Listed records —

——————

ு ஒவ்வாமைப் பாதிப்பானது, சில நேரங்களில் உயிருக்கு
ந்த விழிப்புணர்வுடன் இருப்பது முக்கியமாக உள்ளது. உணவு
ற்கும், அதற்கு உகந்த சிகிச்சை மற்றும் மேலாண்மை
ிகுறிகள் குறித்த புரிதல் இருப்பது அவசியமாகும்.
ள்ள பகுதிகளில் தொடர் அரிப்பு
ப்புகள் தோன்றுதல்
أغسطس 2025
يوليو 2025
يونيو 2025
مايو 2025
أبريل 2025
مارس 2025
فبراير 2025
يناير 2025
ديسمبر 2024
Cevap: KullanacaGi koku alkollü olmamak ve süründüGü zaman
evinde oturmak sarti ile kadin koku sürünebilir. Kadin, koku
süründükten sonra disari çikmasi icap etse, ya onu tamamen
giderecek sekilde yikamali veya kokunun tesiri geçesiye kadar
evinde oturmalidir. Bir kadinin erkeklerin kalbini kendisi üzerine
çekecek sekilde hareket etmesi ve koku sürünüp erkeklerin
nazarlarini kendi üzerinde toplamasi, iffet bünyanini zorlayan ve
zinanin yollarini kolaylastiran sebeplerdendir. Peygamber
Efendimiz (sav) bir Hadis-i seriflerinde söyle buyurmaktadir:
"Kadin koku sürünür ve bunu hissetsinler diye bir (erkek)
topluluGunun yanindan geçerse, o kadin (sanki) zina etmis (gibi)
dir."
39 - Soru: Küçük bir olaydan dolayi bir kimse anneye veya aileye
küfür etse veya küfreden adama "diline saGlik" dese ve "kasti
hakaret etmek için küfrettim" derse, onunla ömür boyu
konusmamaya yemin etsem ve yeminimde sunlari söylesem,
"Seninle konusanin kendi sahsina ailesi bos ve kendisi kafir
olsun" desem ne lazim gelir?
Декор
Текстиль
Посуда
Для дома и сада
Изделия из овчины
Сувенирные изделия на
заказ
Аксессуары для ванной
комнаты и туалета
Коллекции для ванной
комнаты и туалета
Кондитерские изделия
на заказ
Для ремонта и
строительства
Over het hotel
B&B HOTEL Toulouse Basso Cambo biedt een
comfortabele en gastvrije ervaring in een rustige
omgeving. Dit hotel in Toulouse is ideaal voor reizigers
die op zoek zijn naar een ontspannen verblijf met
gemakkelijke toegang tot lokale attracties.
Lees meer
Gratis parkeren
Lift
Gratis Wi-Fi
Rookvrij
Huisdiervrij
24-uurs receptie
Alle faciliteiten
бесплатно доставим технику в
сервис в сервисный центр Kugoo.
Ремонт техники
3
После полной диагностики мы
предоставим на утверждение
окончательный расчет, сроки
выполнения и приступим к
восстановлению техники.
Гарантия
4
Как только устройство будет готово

——————

Your objective — Your reply must consist of a number alone: the count of lines in the listing that contain the string "ванной".

Result of this exercise — 2